Documentary filmmaking is fundamentally a cathartic exercise whereby the documentarian may present a persuasive argument for or against a cause. But a recent slew of deeply personal and self-reflective documentaries have entered the fray, with particular citation to Sarah Polley’s search for her paternal father in Stories We Tell and Joaquim Pinto’s AIDS-addled travelogue What Now Remind Me. These films touch upon deeply personal subjects that aren’t especially meant to broach universality - the emotions they speak of stem from deeply traumatic personal experiences that only the documentarian is truly attuned to. Petra Costa’s Elena is in a similar vein, where the director reconciles her emotions following the suicide of her older sister Elena.
Costa’s approach is reminiscent of Polley’s. She utilizes home video footage with contemporary material. These contemporary images include Petra and her mother wandering the streets of New York City as they discuss Elena and their vivid memories of her. Unlike Polley, Costa strips the film of a framework, instead deploying images from past and present organically. One image flows into another as if part of a constant stream of consciousness. From an editing perspective, Elena captures the sort of aura often associated with Terrence Malick’s more recent works like The Tree of Life and To the Wonder, wherein Costa effectively creates a wistful lyricism through her fluid movement. This is particularly the case as the film evolves into an increasingly abstract visual beast, where Costa deploys imagery of women floating in water, attempting to convey the dispirited sense of aimlessness that defined much of her adolescence.

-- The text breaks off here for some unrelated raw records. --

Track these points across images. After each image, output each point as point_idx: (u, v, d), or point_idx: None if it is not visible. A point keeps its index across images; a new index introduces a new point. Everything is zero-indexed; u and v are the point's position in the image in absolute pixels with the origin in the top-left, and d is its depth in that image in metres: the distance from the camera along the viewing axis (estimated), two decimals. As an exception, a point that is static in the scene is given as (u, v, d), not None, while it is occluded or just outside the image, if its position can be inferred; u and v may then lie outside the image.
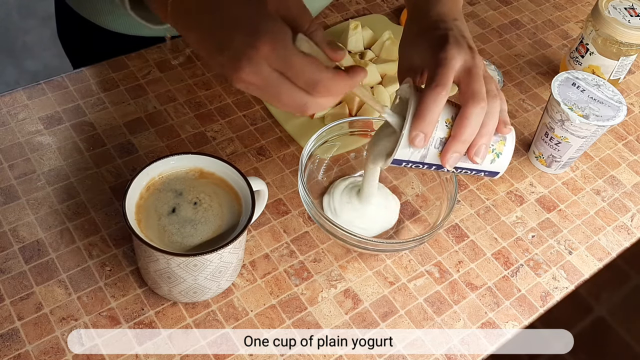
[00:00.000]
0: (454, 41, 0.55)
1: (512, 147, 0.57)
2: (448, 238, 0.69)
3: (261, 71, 0.47)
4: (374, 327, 0.61)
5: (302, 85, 0.48)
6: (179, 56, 0.81)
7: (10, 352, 0.55)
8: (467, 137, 0.53)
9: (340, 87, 0.49)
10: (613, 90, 0.73)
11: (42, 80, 0.76)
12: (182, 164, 0.59)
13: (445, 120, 0.54)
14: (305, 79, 0.47)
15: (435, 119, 0.52)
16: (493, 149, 0.56)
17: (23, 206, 0.65)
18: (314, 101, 0.49)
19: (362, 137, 0.73)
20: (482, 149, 0.54)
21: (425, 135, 0.53)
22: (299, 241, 0.66)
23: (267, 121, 0.77)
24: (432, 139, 0.53)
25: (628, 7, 0.80)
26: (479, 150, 0.54)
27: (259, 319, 0.60)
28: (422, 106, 0.52)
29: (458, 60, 0.54)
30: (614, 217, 0.74)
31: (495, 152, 0.56)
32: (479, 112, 0.53)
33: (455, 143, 0.53)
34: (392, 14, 0.94)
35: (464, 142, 0.53)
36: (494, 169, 0.57)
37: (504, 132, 0.55)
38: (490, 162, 0.56)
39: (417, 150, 0.54)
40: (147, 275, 0.58)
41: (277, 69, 0.47)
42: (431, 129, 0.53)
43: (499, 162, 0.57)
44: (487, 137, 0.54)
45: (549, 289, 0.66)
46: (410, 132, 0.53)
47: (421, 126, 0.52)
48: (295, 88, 0.48)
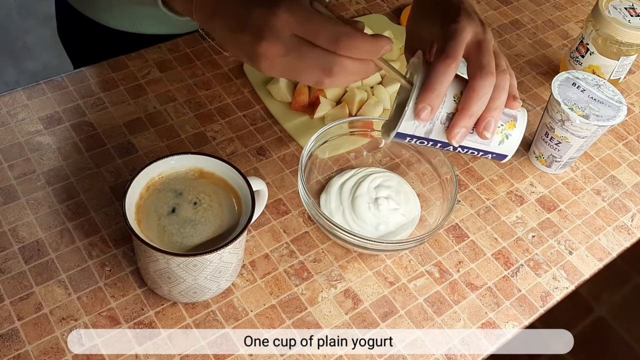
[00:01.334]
0: (465, 13, 0.53)
1: (522, 129, 0.55)
2: (448, 238, 0.69)
3: (282, 37, 0.47)
4: (374, 327, 0.61)
5: (324, 44, 0.47)
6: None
7: (10, 352, 0.55)
8: (475, 111, 0.51)
9: (363, 45, 0.47)
10: (613, 90, 0.72)
11: (41, 80, 0.76)
12: (182, 164, 0.59)
13: (454, 95, 0.51)
14: (326, 36, 0.47)
15: (443, 92, 0.51)
16: (502, 130, 0.53)
17: (23, 206, 0.65)
18: (339, 62, 0.48)
19: (362, 137, 0.72)
20: (492, 124, 0.52)
21: (431, 108, 0.50)
22: (299, 241, 0.66)
23: (267, 121, 0.77)
24: (439, 113, 0.51)
25: (628, 7, 0.80)
26: (488, 125, 0.52)
27: (259, 319, 0.60)
28: (430, 78, 0.50)
29: (469, 31, 0.52)
30: (614, 217, 0.74)
31: (504, 133, 0.54)
32: (488, 85, 0.51)
33: (462, 117, 0.51)
34: (392, 14, 0.94)
35: (471, 116, 0.51)
36: (502, 151, 0.55)
37: (514, 106, 0.53)
38: (498, 144, 0.54)
39: (422, 125, 0.52)
40: (147, 275, 0.58)
41: (298, 33, 0.47)
42: (439, 102, 0.51)
43: (507, 143, 0.54)
44: (496, 111, 0.52)
45: (549, 289, 0.66)
46: (416, 104, 0.51)
47: (428, 98, 0.50)
48: (317, 49, 0.47)
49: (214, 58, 0.82)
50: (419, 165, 0.71)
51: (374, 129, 0.71)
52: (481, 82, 0.51)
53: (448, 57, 0.51)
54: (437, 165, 0.69)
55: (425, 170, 0.70)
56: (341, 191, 0.69)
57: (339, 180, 0.70)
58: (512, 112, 0.55)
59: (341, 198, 0.68)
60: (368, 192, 0.68)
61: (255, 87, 0.79)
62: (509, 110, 0.54)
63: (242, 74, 0.81)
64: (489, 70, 0.51)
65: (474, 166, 0.76)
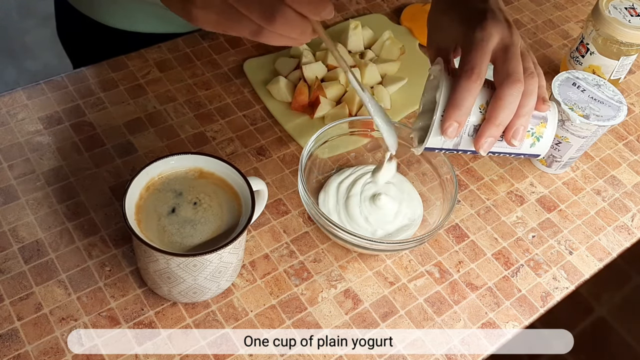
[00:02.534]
0: (491, 16, 0.51)
1: (554, 127, 0.53)
2: (448, 238, 0.69)
3: (214, 4, 0.45)
4: (374, 328, 0.61)
5: (257, 18, 0.45)
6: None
7: (10, 352, 0.55)
8: (502, 121, 0.50)
9: (301, 11, 0.45)
10: (613, 90, 0.72)
11: (41, 80, 0.76)
12: (181, 164, 0.59)
13: (480, 106, 0.50)
14: (259, 11, 0.45)
15: (469, 108, 0.49)
16: (532, 133, 0.52)
17: (22, 206, 0.65)
18: (281, 9, 0.45)
19: (362, 137, 0.72)
20: (520, 131, 0.51)
21: (458, 124, 0.49)
22: (299, 241, 0.66)
23: (267, 121, 0.76)
24: (465, 126, 0.50)
25: (628, 7, 0.80)
26: (516, 133, 0.51)
27: (258, 319, 0.60)
28: (455, 95, 0.49)
29: (495, 38, 0.50)
30: (615, 217, 0.74)
31: (535, 136, 0.52)
32: (515, 93, 0.49)
33: (489, 127, 0.50)
34: (392, 13, 0.94)
35: (498, 126, 0.50)
36: (534, 152, 0.54)
37: (542, 109, 0.52)
38: (529, 146, 0.53)
39: (447, 141, 0.51)
40: (147, 275, 0.58)
41: (230, 1, 0.45)
42: (465, 118, 0.50)
43: (539, 145, 0.53)
44: (524, 117, 0.51)
45: (550, 289, 0.66)
46: (442, 122, 0.49)
47: (454, 115, 0.49)
48: (249, 20, 0.46)
49: (214, 58, 0.82)
50: (419, 165, 0.71)
51: (374, 129, 0.71)
52: (508, 90, 0.49)
53: (473, 72, 0.49)
54: (437, 165, 0.69)
55: (425, 170, 0.70)
56: (338, 190, 0.69)
57: (337, 178, 0.70)
58: (542, 113, 0.53)
59: (338, 197, 0.68)
60: (362, 191, 0.68)
61: (255, 87, 0.79)
62: (538, 112, 0.53)
63: (242, 74, 0.81)
64: (516, 77, 0.49)
65: (474, 166, 0.76)
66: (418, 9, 0.93)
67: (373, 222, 0.66)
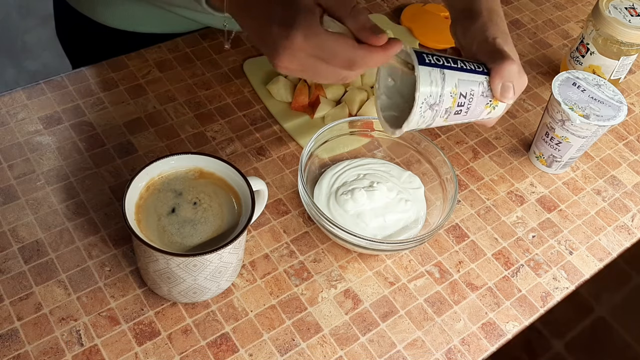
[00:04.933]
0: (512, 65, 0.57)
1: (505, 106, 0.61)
2: (448, 238, 0.69)
3: (298, 58, 0.51)
4: (374, 327, 0.61)
5: (339, 65, 0.52)
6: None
7: (10, 352, 0.55)
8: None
9: (376, 60, 0.52)
10: (614, 90, 0.72)
11: (41, 80, 0.76)
12: (181, 164, 0.59)
13: (451, 91, 0.55)
14: (341, 60, 0.51)
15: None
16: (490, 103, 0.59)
17: (22, 206, 0.65)
18: (354, 74, 0.53)
19: (362, 137, 0.72)
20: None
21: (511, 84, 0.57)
22: (299, 241, 0.66)
23: (267, 121, 0.76)
24: (439, 109, 0.56)
25: (629, 7, 0.80)
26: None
27: (259, 319, 0.60)
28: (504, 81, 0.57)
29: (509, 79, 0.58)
30: (615, 217, 0.74)
31: (492, 106, 0.60)
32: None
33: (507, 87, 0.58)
34: (392, 13, 0.94)
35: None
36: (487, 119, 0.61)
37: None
38: (487, 114, 0.60)
39: (425, 122, 0.56)
40: (147, 275, 0.58)
41: (313, 54, 0.51)
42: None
43: (495, 112, 0.60)
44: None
45: (550, 289, 0.66)
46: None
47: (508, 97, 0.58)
48: (333, 68, 0.52)
49: (214, 58, 0.82)
50: (419, 165, 0.71)
51: (374, 129, 0.71)
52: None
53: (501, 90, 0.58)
54: (437, 165, 0.69)
55: (425, 170, 0.70)
56: (330, 184, 0.69)
57: (330, 172, 0.70)
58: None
59: (330, 190, 0.68)
60: (351, 183, 0.68)
61: (255, 87, 0.79)
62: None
63: (242, 74, 0.81)
64: (511, 96, 0.59)
65: (474, 166, 0.76)
66: (418, 9, 0.93)
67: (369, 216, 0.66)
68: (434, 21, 0.91)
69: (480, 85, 0.57)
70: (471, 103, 0.57)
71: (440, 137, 0.78)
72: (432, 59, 0.55)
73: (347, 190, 0.67)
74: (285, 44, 0.50)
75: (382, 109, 0.62)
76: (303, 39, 0.50)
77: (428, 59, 0.55)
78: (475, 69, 0.58)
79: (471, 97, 0.57)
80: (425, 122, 0.56)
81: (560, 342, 1.66)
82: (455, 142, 0.78)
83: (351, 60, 0.51)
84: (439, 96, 0.55)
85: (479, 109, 0.58)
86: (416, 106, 0.54)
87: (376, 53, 0.52)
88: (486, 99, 0.58)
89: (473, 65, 0.58)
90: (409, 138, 0.70)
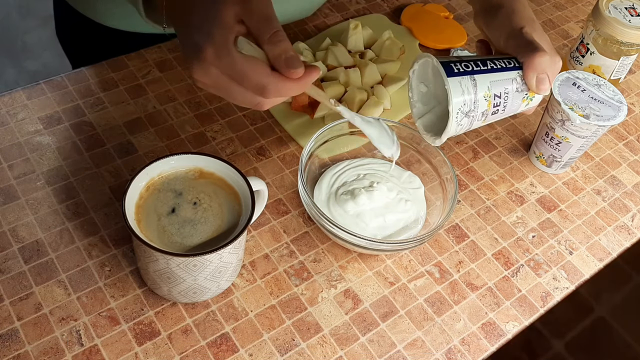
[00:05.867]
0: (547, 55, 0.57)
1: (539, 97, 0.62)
2: (448, 238, 0.69)
3: (210, 73, 0.50)
4: (374, 327, 0.61)
5: (251, 89, 0.50)
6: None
7: (10, 352, 0.55)
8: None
9: (289, 89, 0.51)
10: (614, 90, 0.72)
11: (41, 80, 0.76)
12: (181, 164, 0.59)
13: (484, 95, 0.55)
14: (252, 84, 0.50)
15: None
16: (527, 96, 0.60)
17: (22, 206, 0.65)
18: (267, 102, 0.51)
19: (362, 137, 0.72)
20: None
21: (547, 76, 0.57)
22: (299, 241, 0.66)
23: (267, 121, 0.76)
24: (475, 114, 0.56)
25: (629, 7, 0.80)
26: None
27: (258, 319, 0.60)
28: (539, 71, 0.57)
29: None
30: (615, 217, 0.74)
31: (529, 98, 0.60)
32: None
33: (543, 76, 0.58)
34: (392, 13, 0.94)
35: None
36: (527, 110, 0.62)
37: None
38: (525, 106, 0.60)
39: (463, 128, 0.57)
40: (147, 275, 0.58)
41: (225, 73, 0.49)
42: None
43: (533, 103, 0.61)
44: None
45: (550, 289, 0.66)
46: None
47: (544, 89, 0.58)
48: (245, 90, 0.50)
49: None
50: (419, 165, 0.71)
51: (374, 129, 0.71)
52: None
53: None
54: (437, 165, 0.69)
55: (425, 170, 0.70)
56: (330, 184, 0.69)
57: (330, 172, 0.70)
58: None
59: (330, 190, 0.68)
60: (351, 183, 0.68)
61: (255, 87, 0.79)
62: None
63: (242, 73, 0.81)
64: (546, 87, 0.59)
65: (474, 166, 0.76)
66: (418, 9, 0.93)
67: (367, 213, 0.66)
68: (434, 21, 0.91)
69: (514, 81, 0.57)
70: (507, 101, 0.57)
71: (440, 137, 0.78)
72: (460, 67, 0.54)
73: (347, 190, 0.67)
74: (198, 57, 0.49)
75: (419, 116, 0.62)
76: (214, 55, 0.49)
77: (456, 68, 0.54)
78: (506, 67, 0.57)
79: (506, 96, 0.57)
80: (463, 128, 0.57)
81: (560, 342, 1.66)
82: (455, 142, 0.78)
83: (262, 87, 0.50)
84: (473, 102, 0.54)
85: (515, 104, 0.58)
86: (452, 118, 0.54)
87: (289, 83, 0.50)
88: (522, 94, 0.58)
89: (504, 62, 0.57)
90: (409, 138, 0.70)
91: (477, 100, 0.54)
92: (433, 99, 0.63)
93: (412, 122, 0.79)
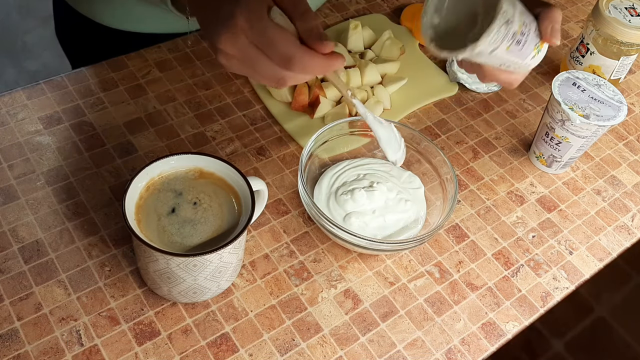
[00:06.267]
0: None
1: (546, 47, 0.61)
2: (448, 238, 0.69)
3: (238, 42, 0.50)
4: (374, 327, 0.61)
5: (276, 60, 0.50)
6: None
7: (10, 352, 0.55)
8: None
9: (315, 65, 0.50)
10: (614, 90, 0.72)
11: (41, 80, 0.76)
12: (181, 164, 0.59)
13: (519, 15, 0.55)
14: (279, 54, 0.50)
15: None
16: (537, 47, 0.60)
17: (22, 206, 0.65)
18: (290, 76, 0.51)
19: (362, 137, 0.72)
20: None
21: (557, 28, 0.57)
22: (299, 241, 0.66)
23: (267, 121, 0.76)
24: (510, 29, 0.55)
25: (628, 7, 0.80)
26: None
27: (258, 319, 0.60)
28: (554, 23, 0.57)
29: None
30: (615, 217, 0.74)
31: (537, 49, 0.60)
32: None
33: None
34: (392, 13, 0.94)
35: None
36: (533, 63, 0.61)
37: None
38: (531, 58, 0.60)
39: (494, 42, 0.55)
40: (147, 275, 0.58)
41: (253, 41, 0.49)
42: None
43: (538, 57, 0.61)
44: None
45: (550, 289, 0.66)
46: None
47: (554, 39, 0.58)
48: (270, 62, 0.50)
49: (214, 58, 0.82)
50: (419, 165, 0.71)
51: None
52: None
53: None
54: (437, 165, 0.69)
55: (425, 170, 0.70)
56: (330, 184, 0.69)
57: (330, 172, 0.70)
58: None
59: (330, 190, 0.68)
60: (351, 183, 0.68)
61: (255, 87, 0.79)
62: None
63: (242, 73, 0.81)
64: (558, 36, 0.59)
65: (474, 166, 0.76)
66: (418, 9, 0.93)
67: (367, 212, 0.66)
68: (434, 21, 0.91)
69: (533, 22, 0.58)
70: (528, 36, 0.58)
71: (441, 137, 0.78)
72: None
73: (347, 190, 0.67)
74: (228, 24, 0.49)
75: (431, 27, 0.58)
76: (246, 20, 0.49)
77: None
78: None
79: (529, 30, 0.58)
80: (494, 42, 0.54)
81: (560, 342, 1.66)
82: (455, 142, 0.78)
83: (289, 58, 0.49)
84: (513, 15, 0.55)
85: (529, 48, 0.58)
86: (499, 15, 0.52)
87: (317, 58, 0.50)
88: (536, 39, 0.59)
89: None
90: (409, 138, 0.70)
91: (515, 15, 0.54)
92: (452, 15, 0.60)
93: (412, 122, 0.79)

But the great quandary that hindered both Stories We Tell and What Now Remind Me plagues Elena as well: the overarching sense that Costa’s efforts are too inherently personal. Stories We Tell remedied this issue to a degree by deconstructing the very nature of storytelling itself, outlining a thesis that served as the tidy bow to that picture’s intent. But Elena remains drenched in a self-reflective sorrow that it’s difficult to embrace its anguish as anything more than a bludgeoning of despair. Costa conveys the palpable loss of a sibling but there’s a distance between viewer and subject that is never addressed nor rectified. It achieves emotional impact but the essence of its design doesn’t provide a convincing sense of catharsis to the viewer; it’s something so intrinsically sad yet distant. Costa is skilled in capturing the spirit of her subject but can’t quite create that ever alluding effect of permanence.